» **Problem statement**:
Copy out the material below, swapping each "Tigers" for "Lions" and leaving everything else untouched.

» **Material shown**:
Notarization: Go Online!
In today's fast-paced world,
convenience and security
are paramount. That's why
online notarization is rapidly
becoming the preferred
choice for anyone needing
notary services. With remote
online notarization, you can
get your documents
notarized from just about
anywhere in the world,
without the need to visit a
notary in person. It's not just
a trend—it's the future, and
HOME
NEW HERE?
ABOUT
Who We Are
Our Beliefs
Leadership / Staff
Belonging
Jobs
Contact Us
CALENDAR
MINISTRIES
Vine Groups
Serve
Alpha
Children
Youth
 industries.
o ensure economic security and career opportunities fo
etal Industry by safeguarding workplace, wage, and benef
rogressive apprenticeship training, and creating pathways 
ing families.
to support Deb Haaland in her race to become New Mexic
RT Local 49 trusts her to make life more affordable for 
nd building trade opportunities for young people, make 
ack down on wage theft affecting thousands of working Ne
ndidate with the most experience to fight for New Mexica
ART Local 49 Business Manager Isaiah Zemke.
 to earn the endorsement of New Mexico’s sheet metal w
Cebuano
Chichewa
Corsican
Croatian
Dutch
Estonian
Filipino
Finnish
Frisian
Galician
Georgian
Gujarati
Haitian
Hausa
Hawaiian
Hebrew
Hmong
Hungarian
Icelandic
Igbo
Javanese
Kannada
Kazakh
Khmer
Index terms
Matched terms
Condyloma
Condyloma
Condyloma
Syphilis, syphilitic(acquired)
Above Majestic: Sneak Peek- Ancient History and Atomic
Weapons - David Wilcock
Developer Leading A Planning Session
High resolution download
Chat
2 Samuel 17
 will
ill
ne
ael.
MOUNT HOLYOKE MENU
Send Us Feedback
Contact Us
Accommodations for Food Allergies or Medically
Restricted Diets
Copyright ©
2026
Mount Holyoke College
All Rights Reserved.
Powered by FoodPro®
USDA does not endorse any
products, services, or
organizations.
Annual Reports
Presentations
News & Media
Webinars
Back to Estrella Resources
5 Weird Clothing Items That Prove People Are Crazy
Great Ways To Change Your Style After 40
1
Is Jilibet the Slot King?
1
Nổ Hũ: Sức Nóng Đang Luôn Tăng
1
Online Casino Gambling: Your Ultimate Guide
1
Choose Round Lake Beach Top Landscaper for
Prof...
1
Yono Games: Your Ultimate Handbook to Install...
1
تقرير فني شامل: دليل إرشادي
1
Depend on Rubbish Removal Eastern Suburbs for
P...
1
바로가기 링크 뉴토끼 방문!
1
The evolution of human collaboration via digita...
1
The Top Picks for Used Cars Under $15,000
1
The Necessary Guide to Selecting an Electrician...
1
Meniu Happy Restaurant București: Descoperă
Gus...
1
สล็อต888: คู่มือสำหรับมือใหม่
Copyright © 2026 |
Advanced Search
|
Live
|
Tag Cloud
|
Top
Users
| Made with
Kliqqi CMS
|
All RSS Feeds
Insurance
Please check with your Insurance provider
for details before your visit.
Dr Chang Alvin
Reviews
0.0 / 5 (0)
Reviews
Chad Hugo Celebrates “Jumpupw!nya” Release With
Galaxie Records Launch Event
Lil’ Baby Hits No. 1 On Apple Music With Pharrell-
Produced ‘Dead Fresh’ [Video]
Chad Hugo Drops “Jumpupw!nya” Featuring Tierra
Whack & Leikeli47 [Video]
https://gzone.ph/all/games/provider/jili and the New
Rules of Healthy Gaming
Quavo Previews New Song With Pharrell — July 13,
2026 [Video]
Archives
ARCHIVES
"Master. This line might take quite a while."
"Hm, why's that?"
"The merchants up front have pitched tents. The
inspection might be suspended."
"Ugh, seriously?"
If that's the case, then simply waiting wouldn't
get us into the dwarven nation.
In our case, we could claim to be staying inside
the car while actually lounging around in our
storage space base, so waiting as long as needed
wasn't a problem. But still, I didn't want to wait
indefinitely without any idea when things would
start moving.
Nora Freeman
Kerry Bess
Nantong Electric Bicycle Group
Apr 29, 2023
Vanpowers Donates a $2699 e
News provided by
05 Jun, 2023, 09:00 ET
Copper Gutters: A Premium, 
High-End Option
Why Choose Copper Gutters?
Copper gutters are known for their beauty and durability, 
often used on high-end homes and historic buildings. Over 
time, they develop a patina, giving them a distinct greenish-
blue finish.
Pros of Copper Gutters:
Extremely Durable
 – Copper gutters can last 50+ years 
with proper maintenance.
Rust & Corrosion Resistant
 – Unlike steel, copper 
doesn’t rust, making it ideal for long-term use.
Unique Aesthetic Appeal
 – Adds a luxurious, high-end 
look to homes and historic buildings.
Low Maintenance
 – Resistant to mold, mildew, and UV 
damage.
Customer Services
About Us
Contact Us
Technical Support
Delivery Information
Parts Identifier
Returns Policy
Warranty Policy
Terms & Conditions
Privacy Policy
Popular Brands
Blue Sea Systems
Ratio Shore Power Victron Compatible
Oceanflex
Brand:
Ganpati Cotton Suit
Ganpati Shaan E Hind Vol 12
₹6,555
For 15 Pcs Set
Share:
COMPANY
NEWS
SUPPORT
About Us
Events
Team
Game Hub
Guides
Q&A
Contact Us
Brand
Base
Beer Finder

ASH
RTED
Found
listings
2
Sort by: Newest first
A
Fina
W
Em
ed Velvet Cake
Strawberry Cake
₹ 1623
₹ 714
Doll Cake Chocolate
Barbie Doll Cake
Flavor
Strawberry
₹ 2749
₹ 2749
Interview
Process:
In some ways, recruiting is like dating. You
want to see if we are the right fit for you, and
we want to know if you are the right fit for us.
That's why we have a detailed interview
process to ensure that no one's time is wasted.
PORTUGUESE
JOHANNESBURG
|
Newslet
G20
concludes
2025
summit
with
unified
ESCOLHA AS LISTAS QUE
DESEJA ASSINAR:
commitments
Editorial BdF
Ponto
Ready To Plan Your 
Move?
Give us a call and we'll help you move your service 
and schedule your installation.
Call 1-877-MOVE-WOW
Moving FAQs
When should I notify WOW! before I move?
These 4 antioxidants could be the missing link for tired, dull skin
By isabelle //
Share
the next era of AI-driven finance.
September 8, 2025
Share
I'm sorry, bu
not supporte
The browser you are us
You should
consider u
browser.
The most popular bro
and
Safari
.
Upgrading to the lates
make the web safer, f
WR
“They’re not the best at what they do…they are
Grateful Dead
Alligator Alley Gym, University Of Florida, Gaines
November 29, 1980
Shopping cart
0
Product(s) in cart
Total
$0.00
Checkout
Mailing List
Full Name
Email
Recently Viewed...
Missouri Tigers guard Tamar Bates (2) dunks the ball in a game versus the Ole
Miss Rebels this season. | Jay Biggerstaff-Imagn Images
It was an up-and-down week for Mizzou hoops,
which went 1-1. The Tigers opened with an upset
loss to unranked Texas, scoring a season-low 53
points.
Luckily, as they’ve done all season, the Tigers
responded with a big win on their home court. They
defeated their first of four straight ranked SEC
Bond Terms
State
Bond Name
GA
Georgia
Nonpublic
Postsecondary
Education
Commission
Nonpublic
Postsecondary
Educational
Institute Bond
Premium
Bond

» **Written solution**:
Notarization: Go Online!
In today's fast-paced world,
convenience and security
are paramount. That's why
online notarization is rapidly
becoming the preferred
choice for anyone needing
notary services. With remote
online notarization, you can
get your documents
notarized from just about
anywhere in the world,
without the need to visit a
notary in person. It's not just
a trend—it's the future, and
HOME
NEW HERE?
ABOUT
Who We Are
Our Beliefs
Leadership / Staff
Belonging
Jobs
Contact Us
CALENDAR
MINISTRIES
Vine Groups
Serve
Alpha
Children
Youth
 industries.
o ensure economic security and career opportunities fo
etal Industry by safeguarding workplace, wage, and benef
rogressive apprenticeship training, and creating pathways 
ing families.
to support Deb Haaland in her race to become New Mexic
RT Local 49 trusts her to make life more affordable for 
nd building trade opportunities for young people, make 
ack down on wage theft affecting thousands of working Ne
ndidate with the most experience to fight for New Mexica
ART Local 49 Business Manager Isaiah Zemke.
 to earn the endorsement of New Mexico’s sheet metal w
Cebuano
Chichewa
Corsican
Croatian
Dutch
Estonian
Filipino
Finnish
Frisian
Galician
Georgian
Gujarati
Haitian
Hausa
Hawaiian
Hebrew
Hmong
Hungarian
Icelandic
Igbo
Javanese
Kannada
Kazakh
Khmer
Index terms
Matched terms
Condyloma
Condyloma
Condyloma
Syphilis, syphilitic(acquired)
Above Majestic: Sneak Peek- Ancient History and Atomic
Weapons - David Wilcock
Developer Leading A Planning Session
High resolution download
Chat
2 Samuel 17
 will
ill
ne
ael.
MOUNT HOLYOKE MENU
Send Us Feedback
Contact Us
Accommodations for Food Allergies or Medically
Restricted Diets
Copyright ©
2026
Mount Holyoke College
All Rights Reserved.
Powered by FoodPro®
USDA does not endorse any
products, services, or
organizations.
Annual Reports
Presentations
News & Media
Webinars
Back to Estrella Resources
5 Weird Clothing Items That Prove People Are Crazy
Great Ways To Change Your Style After 40
1
Is Jilibet the Slot King?
1
Nổ Hũ: Sức Nóng Đang Luôn Tăng
1
Online Casino Gambling: Your Ultimate Guide
1
Choose Round Lake Beach Top Landscaper for
Prof...
1
Yono Games: Your Ultimate Handbook to Install...
1
تقرير فني شامل: دليل إرشادي
1
Depend on Rubbish Removal Eastern Suburbs for
P...
1
바로가기 링크 뉴토끼 방문!
1
The evolution of human collaboration via digita...
1
The Top Picks for Used Cars Under $15,000
1
The Necessary Guide to Selecting an Electrician...
1
Meniu Happy Restaurant București: Descoperă
Gus...
1
สล็อต888: คู่มือสำหรับมือใหม่
Copyright © 2026 |
Advanced Search
|
Live
|
Tag Cloud
|
Top
Users
| Made with
Kliqqi CMS
|
All RSS Feeds
Insurance
Please check with your Insurance provider
for details before your visit.
Dr Chang Alvin
Reviews
0.0 / 5 (0)
Reviews
Chad Hugo Celebrates “Jumpupw!nya” Release With
Galaxie Records Launch Event
Lil’ Baby Hits No. 1 On Apple Music With Pharrell-
Produced ‘Dead Fresh’ [Video]
Chad Hugo Drops “Jumpupw!nya” Featuring Tierra
Whack & Leikeli47 [Video]
https://gzone.ph/all/games/provider/jili and the New
Rules of Healthy Gaming
Quavo Previews New Song With Pharrell — July 13,
2026 [Video]
Archives
ARCHIVES
"Master. This line might take quite a while."
"Hm, why's that?"
"The merchants up front have pitched tents. The
inspection might be suspended."
"Ugh, seriously?"
If that's the case, then simply waiting wouldn't
get us into the dwarven nation.
In our case, we could claim to be staying inside
the car while actually lounging around in our
storage space base, so waiting as long as needed
wasn't a problem. But still, I didn't want to wait
indefinitely without any idea when things would
start moving.
Nora Freeman
Kerry Bess
Nantong Electric Bicycle Group
Apr 29, 2023
Vanpowers Donates a $2699 e
News provided by
05 Jun, 2023, 09:00 ET
Copper Gutters: A Premium, 
High-End Option
Why Choose Copper Gutters?
Copper gutters are known for their beauty and durability, 
often used on high-end homes and historic buildings. Over 
time, they develop a patina, giving them a distinct greenish-
blue finish.
Pros of Copper Gutters:
Extremely Durable
 – Copper gutters can last 50+ years 
with proper maintenance.
Rust & Corrosion Resistant
 – Unlike steel, copper 
doesn’t rust, making it ideal for long-term use.
Unique Aesthetic Appeal
 – Adds a luxurious, high-end 
look to homes and historic buildings.
Low Maintenance
 – Resistant to mold, mildew, and UV 
damage.
Customer Services
About Us
Contact Us
Technical Support
Delivery Information
Parts Identifier
Returns Policy
Warranty Policy
Terms & Conditions
Privacy Policy
Popular Brands
Blue Sea Systems
Ratio Shore Power Victron Compatible
Oceanflex
Brand:
Ganpati Cotton Suit
Ganpati Shaan E Hind Vol 12
₹6,555
For 15 Pcs Set
Share:
COMPANY
NEWS
SUPPORT
About Us
Events
Team
Game Hub
Guides
Q&A
Contact Us
Brand
Base
Beer Finder

ASH
RTED
Found
listings
2
Sort by: Newest first
A
Fina
W
Em
ed Velvet Cake
Strawberry Cake
₹ 1623
₹ 714
Doll Cake Chocolate
Barbie Doll Cake
Flavor
Strawberry
₹ 2749
₹ 2749
Interview
Process:
In some ways, recruiting is like dating. You
want to see if we are the right fit for you, and
we want to know if you are the right fit for us.
That's why we have a detailed interview
process to ensure that no one's time is wasted.
PORTUGUESE
JOHANNESBURG
|
Newslet
G20
concludes
2025
summit
with
unified
ESCOLHA AS LISTAS QUE
DESEJA ASSINAR:
commitments
Editorial BdF
Ponto
Ready To Plan Your 
Move?
Give us a call and we'll help you move your service 
and schedule your installation.
Call 1-877-MOVE-WOW
Moving FAQs
When should I notify WOW! before I move?
These 4 antioxidants could be the missing link for tired, dull skin
By isabelle //
Share
the next era of AI-driven finance.
September 8, 2025
Share
I'm sorry, bu
not supporte
The browser you are us
You should
consider u
browser.
The most popular bro
and
Safari
.
Upgrading to the lates
make the web safer, f
WR
“They’re not the best at what they do…they are
Grateful Dead
Alligator Alley Gym, University Of Florida, Gaines
November 29, 1980
Shopping cart
0
Product(s) in cart
Total
$0.00
Checkout
Mailing List
Full Name
Email
Recently Viewed...
Missouri Lions guard Tamar Bates (2) dunks the ball in a game versus the Ole
Miss Rebels this season. | Jay Biggerstaff-Imagn Images
It was an up-and-down week for Mizzou hoops,
which went 1-1. The Lions opened with an upset
loss to unranked Texas, scoring a season-low 53
points.
Luckily, as they’ve done all season, the Lions
responded with a big win on their home court. They
defeated their first of four straight ranked SEC
Bond Terms
State
Bond Name
GA
Georgia
Nonpublic
Postsecondary
Education
Commission
Nonpublic
Postsecondary
Educational
Institute Bond
Premium
Bond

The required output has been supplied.